Start of THE INPUT

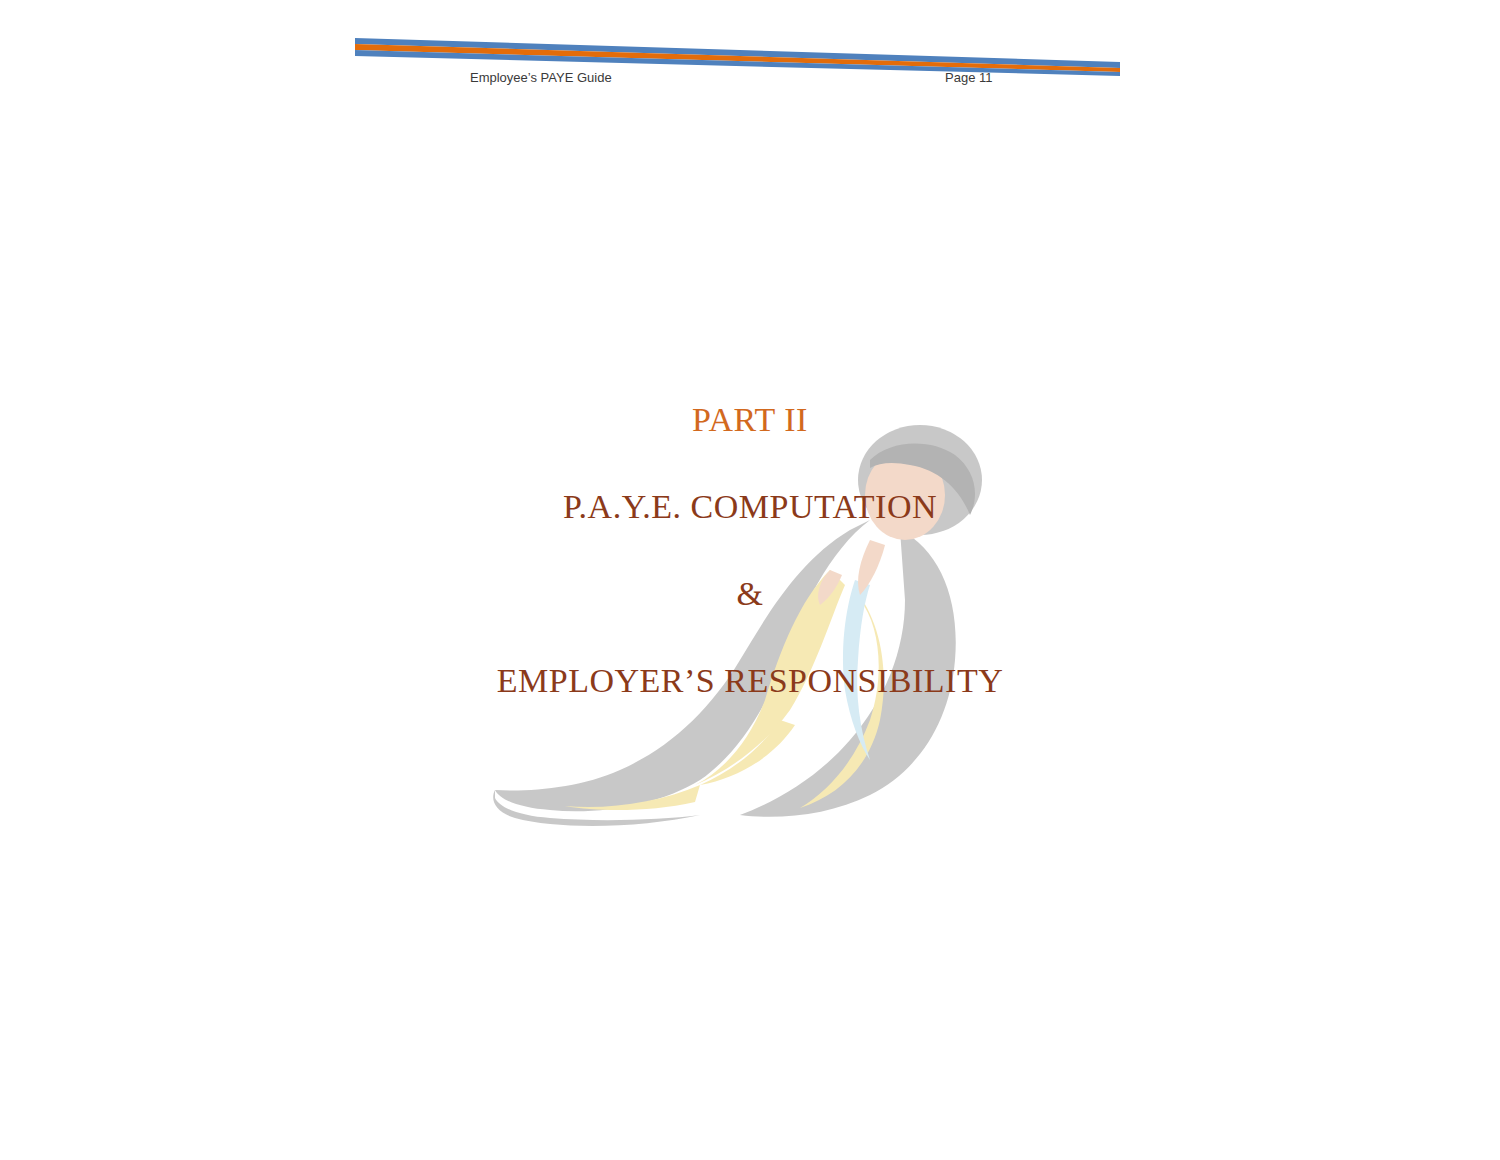Employee’s PAYE Guide Page 11
PART II
P.A.Y.E. COMPUTATION
&
EMPLOYER’S RESPONSIBILITY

End of THE INPUT

__REQUIREMENT__: Copy out the data above to the letter, and keep every picture out of it.

__WRITTEN RESPONSE__:
Employee’s PAYE Guide Page 11
PART II
P.A.Y.E. COMPUTATION
&
EMPLOYER’S RESPONSIBILITY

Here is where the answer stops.